◆ Activities
- a) In the disk maintenance page, which file stores changes made through the Konfig panel?
- b) From the disk maintenance page, extract the passage between "Column Description" and "dump size …)", inclusive.

Skip to content

Maintenance & Disk Management

MoE Sovereign runs a set of autonomous cleanup jobs that keep disk usage bounded without manual intervention. The System Cleanup Manager in the Admin UI exposes these jobs with configurable TTLs, last-run history, and manual trigger buttons.


System Cleanup Manager

Navigate to Admin → Maintenance and scroll to the System Cleanup Manager card.

Each cleanup job is displayed as a card showing:

Column Description
Last run Timestamp and relative age (e.g. "vor 3 h")
Duration Last run duration and rolling average
Freed Bytes reclaimed last run and rolling average
Runs total Lifetime run count
Details Job-specific metrics (images freed, rows deleted, dump size …)

A Jetzt button triggers the job immediately in the background; the status card refreshes after 5 seconds.

A Konfig toggle opens an inline configuration panel. Changes are persisted to /opt/moe-infra/cleanup-config.json and take effect on the next run (cron or manual).

The page auto-refreshes every 60 seconds.


Cleanup Jobs

Docker Prune

Schedule: daily (cron)
Script: /etc/cron.daily/moe-docker-prune
Log: /var/log/moe-docker-prune.log

Removes dangling images, stopped containers, and the entire build cache.

docker image prune -f
docker container prune -f
docker builder prune --all -f

Build cache growth

Frequent rebuilds of langgraph-app (2.35 GB) produce 50+ GB of build cache per day. Without this job, /var/lib/docker/overlay2 can fill a disk within hours. The daily prune keeps the steady-state below ~5 GB.

Chart understanding data:
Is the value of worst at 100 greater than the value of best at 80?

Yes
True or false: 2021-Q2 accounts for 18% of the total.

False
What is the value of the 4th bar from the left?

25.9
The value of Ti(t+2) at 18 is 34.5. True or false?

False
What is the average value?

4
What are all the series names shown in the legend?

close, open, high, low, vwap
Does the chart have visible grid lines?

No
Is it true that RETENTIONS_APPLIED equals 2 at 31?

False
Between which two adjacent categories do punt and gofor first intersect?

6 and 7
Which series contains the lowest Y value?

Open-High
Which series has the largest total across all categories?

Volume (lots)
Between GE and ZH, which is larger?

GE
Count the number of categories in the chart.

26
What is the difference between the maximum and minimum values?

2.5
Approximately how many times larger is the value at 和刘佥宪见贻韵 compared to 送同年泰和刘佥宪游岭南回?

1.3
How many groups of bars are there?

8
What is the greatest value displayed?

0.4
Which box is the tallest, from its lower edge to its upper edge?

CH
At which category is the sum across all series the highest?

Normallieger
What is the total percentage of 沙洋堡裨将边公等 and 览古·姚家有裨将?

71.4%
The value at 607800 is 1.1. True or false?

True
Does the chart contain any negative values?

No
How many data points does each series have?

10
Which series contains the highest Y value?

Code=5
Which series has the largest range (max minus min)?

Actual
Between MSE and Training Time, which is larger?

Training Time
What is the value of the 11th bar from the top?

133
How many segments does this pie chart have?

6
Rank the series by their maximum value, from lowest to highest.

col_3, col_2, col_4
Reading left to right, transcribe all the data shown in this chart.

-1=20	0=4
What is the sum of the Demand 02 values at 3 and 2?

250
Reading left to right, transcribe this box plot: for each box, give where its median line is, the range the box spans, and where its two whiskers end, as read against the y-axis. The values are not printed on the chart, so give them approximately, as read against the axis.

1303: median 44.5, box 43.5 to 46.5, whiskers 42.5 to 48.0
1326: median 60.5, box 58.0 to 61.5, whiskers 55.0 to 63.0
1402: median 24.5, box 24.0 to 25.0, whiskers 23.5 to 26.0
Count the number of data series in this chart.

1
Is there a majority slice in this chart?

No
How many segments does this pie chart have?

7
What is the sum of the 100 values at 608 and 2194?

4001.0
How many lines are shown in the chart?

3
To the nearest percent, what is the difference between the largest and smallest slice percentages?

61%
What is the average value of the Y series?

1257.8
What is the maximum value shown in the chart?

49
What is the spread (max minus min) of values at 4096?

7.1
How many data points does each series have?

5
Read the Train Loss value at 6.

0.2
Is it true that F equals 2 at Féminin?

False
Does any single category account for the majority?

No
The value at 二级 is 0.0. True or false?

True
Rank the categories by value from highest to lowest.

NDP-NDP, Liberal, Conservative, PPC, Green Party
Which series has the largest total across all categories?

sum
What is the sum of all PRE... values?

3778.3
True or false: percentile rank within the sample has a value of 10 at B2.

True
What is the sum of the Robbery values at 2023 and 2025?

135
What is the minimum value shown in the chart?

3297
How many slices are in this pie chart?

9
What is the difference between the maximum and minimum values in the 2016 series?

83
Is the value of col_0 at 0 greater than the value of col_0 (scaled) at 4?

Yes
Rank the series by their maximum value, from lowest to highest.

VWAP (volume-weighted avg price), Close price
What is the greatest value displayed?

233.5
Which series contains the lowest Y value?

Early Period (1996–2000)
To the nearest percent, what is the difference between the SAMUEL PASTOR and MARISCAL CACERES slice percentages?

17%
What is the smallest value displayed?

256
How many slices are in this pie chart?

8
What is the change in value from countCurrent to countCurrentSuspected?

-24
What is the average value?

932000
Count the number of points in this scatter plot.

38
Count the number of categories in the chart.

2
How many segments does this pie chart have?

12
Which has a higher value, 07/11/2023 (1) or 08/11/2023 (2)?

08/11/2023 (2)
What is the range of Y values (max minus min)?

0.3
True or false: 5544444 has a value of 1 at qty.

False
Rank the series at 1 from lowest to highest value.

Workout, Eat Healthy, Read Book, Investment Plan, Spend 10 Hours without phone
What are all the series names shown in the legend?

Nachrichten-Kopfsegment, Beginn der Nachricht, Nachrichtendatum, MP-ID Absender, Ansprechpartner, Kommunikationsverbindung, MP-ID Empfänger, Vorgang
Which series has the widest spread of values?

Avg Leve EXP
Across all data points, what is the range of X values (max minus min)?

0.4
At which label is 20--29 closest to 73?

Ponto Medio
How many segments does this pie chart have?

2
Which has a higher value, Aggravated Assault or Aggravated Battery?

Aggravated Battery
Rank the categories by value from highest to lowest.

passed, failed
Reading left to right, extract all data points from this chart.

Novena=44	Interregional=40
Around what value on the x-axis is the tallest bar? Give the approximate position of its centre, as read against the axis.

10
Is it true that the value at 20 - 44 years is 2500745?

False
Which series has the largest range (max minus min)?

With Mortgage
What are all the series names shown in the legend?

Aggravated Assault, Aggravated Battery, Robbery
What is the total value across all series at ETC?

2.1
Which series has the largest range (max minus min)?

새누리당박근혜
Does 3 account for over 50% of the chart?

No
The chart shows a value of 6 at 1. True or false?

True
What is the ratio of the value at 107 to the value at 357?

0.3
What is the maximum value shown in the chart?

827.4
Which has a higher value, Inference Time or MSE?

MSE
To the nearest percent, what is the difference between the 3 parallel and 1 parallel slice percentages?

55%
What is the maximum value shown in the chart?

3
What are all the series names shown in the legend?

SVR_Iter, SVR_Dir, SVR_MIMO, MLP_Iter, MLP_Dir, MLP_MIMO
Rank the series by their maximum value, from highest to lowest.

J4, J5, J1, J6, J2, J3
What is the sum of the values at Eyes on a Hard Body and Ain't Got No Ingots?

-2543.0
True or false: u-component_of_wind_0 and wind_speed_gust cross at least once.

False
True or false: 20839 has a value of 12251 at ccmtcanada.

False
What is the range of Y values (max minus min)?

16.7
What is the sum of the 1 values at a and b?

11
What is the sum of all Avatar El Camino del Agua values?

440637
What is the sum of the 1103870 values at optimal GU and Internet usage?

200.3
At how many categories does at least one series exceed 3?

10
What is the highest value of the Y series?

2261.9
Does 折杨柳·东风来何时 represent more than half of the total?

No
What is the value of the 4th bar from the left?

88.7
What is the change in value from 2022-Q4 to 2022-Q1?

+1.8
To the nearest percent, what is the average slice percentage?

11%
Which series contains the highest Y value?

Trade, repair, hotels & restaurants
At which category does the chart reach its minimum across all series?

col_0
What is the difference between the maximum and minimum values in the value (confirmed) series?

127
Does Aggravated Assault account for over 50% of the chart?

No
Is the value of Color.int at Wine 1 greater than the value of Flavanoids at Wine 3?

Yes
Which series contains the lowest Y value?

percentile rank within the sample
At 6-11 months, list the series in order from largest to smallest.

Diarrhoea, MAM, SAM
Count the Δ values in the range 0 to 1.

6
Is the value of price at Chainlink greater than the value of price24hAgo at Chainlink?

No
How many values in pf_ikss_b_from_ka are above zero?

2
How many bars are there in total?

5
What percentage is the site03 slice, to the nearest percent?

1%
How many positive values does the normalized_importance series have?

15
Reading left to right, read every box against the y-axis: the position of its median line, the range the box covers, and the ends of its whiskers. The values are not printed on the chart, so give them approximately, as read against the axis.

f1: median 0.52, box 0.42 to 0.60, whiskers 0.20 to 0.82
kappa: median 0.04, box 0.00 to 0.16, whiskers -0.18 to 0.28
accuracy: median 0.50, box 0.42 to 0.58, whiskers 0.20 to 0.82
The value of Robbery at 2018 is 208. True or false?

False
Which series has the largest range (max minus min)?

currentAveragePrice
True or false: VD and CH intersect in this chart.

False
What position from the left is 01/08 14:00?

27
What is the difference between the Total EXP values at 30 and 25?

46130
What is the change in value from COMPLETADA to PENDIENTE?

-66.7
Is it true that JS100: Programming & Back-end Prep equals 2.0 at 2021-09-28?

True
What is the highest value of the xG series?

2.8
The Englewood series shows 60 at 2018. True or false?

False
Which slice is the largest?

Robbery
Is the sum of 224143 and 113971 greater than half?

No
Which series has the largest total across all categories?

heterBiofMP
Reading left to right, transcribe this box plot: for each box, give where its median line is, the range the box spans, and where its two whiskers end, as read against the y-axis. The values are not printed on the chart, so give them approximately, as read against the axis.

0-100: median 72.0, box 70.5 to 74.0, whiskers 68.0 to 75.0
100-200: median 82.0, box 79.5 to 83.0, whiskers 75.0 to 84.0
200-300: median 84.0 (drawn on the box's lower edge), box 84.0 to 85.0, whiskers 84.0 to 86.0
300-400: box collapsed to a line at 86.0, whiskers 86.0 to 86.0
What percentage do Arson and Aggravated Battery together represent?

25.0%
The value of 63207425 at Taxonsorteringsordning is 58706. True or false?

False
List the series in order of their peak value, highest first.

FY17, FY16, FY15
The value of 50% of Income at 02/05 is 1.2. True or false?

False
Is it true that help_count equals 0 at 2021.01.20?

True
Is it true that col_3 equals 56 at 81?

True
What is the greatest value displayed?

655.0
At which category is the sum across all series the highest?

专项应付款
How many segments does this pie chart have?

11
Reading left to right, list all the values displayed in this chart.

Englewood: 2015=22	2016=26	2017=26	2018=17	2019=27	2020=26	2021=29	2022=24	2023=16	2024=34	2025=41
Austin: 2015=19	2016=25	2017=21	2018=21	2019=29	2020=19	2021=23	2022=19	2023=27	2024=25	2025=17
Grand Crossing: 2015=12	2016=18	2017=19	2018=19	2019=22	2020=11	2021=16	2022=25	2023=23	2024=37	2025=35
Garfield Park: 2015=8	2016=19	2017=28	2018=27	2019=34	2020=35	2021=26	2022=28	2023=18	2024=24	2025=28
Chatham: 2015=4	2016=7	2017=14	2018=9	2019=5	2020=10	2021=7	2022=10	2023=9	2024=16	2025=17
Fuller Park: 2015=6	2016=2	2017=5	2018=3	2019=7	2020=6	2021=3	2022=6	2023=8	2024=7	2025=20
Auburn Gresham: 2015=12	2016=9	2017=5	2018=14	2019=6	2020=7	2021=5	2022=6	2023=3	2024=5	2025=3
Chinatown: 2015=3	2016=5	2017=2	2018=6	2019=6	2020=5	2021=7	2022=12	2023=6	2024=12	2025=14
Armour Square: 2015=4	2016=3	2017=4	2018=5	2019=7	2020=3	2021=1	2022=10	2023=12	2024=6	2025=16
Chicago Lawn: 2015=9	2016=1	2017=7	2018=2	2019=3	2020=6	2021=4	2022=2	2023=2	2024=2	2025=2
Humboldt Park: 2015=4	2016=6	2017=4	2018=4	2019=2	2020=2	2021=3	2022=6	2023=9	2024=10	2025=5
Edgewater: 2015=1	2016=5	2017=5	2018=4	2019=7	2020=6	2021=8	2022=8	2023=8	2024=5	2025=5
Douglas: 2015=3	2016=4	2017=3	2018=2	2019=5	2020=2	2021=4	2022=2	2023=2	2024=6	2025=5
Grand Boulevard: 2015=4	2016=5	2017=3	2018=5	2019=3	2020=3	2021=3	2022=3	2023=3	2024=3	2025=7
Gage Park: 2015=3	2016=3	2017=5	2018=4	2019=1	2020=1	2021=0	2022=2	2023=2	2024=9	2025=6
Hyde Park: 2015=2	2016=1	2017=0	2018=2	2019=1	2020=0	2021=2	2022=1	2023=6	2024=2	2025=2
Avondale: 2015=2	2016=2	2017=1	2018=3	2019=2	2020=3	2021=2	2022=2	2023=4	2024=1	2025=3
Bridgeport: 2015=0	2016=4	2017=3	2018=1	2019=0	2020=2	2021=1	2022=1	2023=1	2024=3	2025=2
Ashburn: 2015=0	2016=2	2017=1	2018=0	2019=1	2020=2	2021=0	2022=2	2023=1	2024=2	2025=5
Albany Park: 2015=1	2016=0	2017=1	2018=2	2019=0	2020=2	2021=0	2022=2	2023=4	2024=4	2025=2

◆ Problem solutions
- a) /opt/moe-infra/cleanup-config.json

- b)
Column Description
Last run Timestamp and relative age (e.g. "vor 3 h")
Duration Last run duration and rolling average
Freed Bytes reclaimed last run and rolling average
Runs total Lifetime run count
Details Job-specific metrics (images freed, rows deleted, dump size …)